* **PROBLEM REQUIREMENTS**: Gather each line of the records below that contains the string "accounts". Case matters, so count only matches with the same capitalization.

Stored data:
━━━━━━━━

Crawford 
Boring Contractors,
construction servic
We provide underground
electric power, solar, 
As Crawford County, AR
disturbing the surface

━━━━━━━━

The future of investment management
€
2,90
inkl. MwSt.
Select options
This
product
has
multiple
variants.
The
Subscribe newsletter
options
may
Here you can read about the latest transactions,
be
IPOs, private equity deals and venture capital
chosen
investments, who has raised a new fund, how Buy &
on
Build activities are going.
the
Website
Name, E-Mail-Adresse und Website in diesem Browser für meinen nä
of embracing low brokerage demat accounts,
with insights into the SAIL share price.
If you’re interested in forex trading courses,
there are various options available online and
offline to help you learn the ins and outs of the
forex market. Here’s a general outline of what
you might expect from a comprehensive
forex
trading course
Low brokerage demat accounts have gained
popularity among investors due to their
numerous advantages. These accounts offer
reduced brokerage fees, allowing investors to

━━━━━━━━

* **SOLUTION**:
of embracing low brokerage demat accounts,
Low brokerage demat accounts have gained
numerous advantages. These accounts offer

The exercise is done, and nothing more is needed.